Major answered Blair unequivocally, stating his agreement with Kenneth Clarke that the Government is "not hostile in its attittude to a single currency".

Tony

Blair

6/10

Blair asked Major to state that the Government was not hostile to the single currency. This he did - clearly showing Mr Rifkind's recent words on the subject to have been a gaffe.

THEMES OF THE DAY

NHS bureaucracy (Eddie O'Hara, Lab, Knowsley South; Michael Stephen, C, Shoreham)

Reduction of the National Debt (John Marshall, C, Hendon South)

The Prince's Trust (Charles Goodson-Wickes, C, Wimbledon)

Camelot's expansion overseas (William McKelvey, Lab, Paisley South)

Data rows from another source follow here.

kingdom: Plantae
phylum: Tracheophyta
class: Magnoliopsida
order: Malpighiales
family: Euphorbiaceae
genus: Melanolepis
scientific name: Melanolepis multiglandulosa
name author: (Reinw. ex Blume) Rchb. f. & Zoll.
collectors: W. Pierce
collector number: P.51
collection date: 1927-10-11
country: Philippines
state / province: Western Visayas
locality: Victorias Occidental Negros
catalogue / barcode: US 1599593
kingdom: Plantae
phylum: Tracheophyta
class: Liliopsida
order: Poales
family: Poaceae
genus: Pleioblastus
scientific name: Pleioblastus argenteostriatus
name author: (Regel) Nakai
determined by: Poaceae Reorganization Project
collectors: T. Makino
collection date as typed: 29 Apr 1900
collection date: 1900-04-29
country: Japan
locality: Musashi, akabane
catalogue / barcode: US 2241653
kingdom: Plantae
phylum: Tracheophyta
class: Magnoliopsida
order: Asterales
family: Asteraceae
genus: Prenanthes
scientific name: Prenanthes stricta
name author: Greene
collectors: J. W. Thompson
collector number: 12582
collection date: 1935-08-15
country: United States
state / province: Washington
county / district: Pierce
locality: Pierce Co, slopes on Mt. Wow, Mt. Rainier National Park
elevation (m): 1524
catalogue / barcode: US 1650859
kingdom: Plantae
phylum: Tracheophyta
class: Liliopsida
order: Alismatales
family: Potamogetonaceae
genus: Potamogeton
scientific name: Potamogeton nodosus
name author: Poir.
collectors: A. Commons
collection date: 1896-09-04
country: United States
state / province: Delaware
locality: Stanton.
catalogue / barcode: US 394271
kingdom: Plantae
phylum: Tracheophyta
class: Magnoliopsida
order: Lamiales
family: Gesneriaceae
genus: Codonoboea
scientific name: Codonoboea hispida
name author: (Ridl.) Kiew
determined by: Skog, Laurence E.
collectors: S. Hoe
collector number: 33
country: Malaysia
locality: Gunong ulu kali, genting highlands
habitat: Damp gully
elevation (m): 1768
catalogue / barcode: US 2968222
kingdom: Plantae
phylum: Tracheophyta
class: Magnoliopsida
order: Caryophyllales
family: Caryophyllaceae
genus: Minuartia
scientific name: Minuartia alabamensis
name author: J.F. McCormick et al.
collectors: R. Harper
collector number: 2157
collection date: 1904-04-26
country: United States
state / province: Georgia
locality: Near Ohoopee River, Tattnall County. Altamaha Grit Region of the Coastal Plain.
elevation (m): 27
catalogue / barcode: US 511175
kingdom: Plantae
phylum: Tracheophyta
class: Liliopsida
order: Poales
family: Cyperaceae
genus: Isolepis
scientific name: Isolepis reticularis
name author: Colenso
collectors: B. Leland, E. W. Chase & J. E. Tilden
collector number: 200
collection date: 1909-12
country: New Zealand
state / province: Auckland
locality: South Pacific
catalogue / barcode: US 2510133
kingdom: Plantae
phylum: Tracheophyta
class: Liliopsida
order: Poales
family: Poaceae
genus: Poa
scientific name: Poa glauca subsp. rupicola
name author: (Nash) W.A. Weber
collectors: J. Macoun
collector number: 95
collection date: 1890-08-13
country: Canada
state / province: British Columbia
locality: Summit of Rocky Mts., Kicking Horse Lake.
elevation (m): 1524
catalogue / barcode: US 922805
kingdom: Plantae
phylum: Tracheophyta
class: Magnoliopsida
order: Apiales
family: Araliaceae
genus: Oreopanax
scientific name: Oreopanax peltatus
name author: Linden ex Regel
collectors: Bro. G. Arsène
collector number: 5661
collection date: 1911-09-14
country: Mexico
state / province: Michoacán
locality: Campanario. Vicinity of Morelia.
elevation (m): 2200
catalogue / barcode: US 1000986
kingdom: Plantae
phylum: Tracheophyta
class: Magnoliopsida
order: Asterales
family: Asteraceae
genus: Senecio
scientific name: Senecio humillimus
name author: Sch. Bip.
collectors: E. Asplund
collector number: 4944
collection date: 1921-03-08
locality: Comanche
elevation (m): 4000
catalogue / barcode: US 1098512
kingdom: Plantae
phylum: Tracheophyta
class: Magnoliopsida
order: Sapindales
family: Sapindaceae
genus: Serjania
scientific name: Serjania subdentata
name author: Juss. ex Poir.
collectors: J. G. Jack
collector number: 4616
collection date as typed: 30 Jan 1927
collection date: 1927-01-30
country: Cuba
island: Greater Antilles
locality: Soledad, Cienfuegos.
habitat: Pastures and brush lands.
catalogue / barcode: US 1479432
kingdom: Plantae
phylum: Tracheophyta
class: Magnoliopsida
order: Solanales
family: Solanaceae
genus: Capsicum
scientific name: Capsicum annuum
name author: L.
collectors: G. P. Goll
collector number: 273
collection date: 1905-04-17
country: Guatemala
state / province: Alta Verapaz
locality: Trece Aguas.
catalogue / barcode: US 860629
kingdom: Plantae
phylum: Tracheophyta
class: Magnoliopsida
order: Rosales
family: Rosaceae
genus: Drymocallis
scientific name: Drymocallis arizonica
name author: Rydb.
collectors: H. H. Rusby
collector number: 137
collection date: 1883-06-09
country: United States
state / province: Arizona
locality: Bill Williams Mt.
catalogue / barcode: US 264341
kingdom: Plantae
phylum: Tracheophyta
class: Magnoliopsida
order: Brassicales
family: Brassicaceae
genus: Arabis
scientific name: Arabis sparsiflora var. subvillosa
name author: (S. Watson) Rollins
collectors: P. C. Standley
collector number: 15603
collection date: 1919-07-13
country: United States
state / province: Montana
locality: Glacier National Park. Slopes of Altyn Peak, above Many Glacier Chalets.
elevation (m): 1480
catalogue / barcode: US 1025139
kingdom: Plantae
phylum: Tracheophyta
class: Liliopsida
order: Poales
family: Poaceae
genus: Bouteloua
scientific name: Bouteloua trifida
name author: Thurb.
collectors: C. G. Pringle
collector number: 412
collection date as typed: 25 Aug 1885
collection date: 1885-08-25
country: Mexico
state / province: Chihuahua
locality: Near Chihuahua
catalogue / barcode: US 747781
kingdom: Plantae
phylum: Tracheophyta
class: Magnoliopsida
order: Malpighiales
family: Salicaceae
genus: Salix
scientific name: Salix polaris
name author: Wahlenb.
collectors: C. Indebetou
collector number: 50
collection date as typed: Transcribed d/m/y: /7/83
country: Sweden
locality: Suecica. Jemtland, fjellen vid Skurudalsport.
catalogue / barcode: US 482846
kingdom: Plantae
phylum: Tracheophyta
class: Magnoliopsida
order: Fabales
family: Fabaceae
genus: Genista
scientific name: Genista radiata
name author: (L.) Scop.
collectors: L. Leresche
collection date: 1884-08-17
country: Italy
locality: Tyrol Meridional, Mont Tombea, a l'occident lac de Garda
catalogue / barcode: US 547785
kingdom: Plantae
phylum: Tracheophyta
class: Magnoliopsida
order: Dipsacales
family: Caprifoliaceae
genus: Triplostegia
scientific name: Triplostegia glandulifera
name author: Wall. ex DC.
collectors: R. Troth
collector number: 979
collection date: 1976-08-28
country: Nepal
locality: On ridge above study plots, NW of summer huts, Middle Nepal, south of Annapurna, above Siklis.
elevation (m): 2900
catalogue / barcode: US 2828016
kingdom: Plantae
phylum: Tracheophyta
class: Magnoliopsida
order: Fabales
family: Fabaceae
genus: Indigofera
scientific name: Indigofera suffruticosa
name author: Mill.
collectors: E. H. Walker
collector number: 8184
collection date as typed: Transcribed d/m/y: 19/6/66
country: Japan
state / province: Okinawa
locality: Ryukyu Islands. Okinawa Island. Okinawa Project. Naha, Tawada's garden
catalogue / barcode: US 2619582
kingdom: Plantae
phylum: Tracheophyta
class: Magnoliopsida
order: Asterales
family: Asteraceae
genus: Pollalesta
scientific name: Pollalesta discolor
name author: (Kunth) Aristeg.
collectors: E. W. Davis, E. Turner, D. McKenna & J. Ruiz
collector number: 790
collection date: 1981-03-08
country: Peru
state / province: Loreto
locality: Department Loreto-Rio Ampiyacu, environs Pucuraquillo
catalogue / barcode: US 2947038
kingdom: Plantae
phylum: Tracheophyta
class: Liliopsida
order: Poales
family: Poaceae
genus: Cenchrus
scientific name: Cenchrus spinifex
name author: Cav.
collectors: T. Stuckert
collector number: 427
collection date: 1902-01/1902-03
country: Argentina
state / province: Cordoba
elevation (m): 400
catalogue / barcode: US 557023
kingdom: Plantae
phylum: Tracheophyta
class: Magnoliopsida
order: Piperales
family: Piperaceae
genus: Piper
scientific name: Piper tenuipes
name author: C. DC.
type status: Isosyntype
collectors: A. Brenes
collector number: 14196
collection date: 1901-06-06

The possibility of trial for the Lockerbie bombing suspects (Tam

Dalyell, Lab, Linlithgow; Sir Teddy Taylor, C, Southend East)

BLAIR'S ATTACK

Blair asked Major to repeat the Chancellor's recent reassertion that the Government was not hostile to the single currency, and that the option to join remained open. Major replied, "of course I agree with my Rt Hon Friend". In that case, would Major disown Conservative Central Office "who have been briefing that, in effect, he has closed the option on joining...?" "No one has been briefing to that effect", said Major. He concluded that the Government was far more united than the Labour frontbench.

GOOD DAY... ...BAD DAY

Sir Teddy Taylor

Dalyell had given prior notice of a question on the Lockerbie bombing, and the Speaker allowed Taylor an eloquent supplementary.

Charles Goodson-Wickes

appeared surprised when he was called by the Speaker, and asked a ponderous 81-worder on the worthy work of the Prince's Trust.

THE QUIP OF THE DAY

Iain Duncan-Smith (C, Chingford): "Does my Rt Hon Friend not have sympathy for the victims of the cultural revolution? In Islington [Blair's home borough] for example, it is estimated that up to 50 per cent of the children there are now educated outside the borough."

THE UNANSWERED QUESTION

Harry Barnes (Lab, North East Derbyshire) asked the Prime Minister about the as-yet unpublished electoral register on the number of people who had registered to vote: "are they as bad as they were last year?" Major replied that the Conservative Party had done its best to improve the figures.

THE CREEP OF THE DAY

Stephen presented Major with a tasty old chestnut: "Does my Rt Hon Friend agree that efficient professional administration is vital to the success of the NHS? Does he recall that when we decided to modernise the system . . . the Labour Party were against it?"